SNA Statement on PCRM Cancer Project Report and Campaign Against Processed Meats in Schools



The School Nutrition Association (SNA) encourages the consumption of nutritious, well-balanced school lunches and breakfasts that follow federal nutrition guidelines based on the Dietary Guidelines for Americans. These meals must provide students with a wide variety of fruits, vegetables, lean protein, low-fat dairy and whole grains. A careful and scientifically rigorous review of the components required to be part of school meals is currently underway by an expert panel of the Institute of Medicine. Changes to the school meal menu pattern requirements, including calls by special interest advocacy and animal rights groups to prohibit lean processed or cured meats from being served in schools, should be weighed carefully to ensure they are grounded in the most recent scientific research taking into account the limitations of epidemiological studies. The science behind the calls to eliminate processed meats from schools is far from conclusive.

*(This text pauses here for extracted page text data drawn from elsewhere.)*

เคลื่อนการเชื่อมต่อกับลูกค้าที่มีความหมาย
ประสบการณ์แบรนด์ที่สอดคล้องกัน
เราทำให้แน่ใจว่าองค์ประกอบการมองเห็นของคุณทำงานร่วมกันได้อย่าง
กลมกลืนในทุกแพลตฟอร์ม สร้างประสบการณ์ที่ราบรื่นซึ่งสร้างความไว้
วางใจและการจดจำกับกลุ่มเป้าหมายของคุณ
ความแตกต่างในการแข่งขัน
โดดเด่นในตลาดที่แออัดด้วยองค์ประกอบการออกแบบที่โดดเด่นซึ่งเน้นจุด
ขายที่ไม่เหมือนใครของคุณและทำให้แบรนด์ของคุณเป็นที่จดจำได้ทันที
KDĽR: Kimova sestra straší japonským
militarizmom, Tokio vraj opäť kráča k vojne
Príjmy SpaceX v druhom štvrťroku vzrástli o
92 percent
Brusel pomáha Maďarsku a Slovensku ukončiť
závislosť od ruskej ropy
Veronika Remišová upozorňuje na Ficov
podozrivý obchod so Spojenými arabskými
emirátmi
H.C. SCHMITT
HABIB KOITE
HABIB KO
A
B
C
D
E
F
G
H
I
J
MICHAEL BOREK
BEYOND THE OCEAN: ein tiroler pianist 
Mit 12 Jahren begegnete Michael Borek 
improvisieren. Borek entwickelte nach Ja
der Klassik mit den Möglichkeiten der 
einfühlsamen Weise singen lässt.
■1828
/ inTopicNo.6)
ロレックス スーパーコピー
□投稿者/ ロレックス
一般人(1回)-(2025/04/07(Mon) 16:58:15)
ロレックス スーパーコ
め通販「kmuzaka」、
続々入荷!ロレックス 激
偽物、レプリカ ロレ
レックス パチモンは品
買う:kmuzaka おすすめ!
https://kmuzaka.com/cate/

School districts are continuing the push towards healthy school nutrition environments. Within the school cafeteria there has been significant progress in implementing local school wellness policies. Over 90% of districts have implemented nutrition standards for reimbursable school meals. Additionally, schools are offering many different types of healthy food options according to the School Nutrition Operations Report: The State of School Nutrition 2007, including offering fat-free or low-fat milk and fresh fruits and vegetables. School nutrition directors report increased availability of healthful foods:

  • Whole grains (85.1%)
  • Healthier beverages in vending machines (81.3%)
  • Fresh fruits and vegetables (68.8%)
  • And limiting or reducing the following:
  • Fat (73.1%) and Trans fats (73.6%)

With regard to specific calls for the removal of processed, or cured, meats from schools by special interest animal rights groups, SNA maintains that lean meats and other proteins are an important part of balanced school meals. Meat, poultry, fish, dry beans and peas, eggs, nuts and seeds supply many key nutrients that children need including protein, B vitamins (niacin, thiamin, riboflavin and B6), vitamin E, iron, zinc and magnesium.  Vitamin E, iron and zinc have been singled out as nutrients of concern for their particularly important role in the health of children. School nutrition programs menu processed meats such as hot dogs, sliced deli-style turkey and ham and others because of their nutrition density and popularity among students and society as a whole. Increasingly school nutrition programs are menuing versions of these products that are low in fat and free of hormones and antibiotics. Students receive about 18% of their meals during the calendar year in schools. The lean processed meat served in schools reflects the broader popularity of these proteins in the American diet.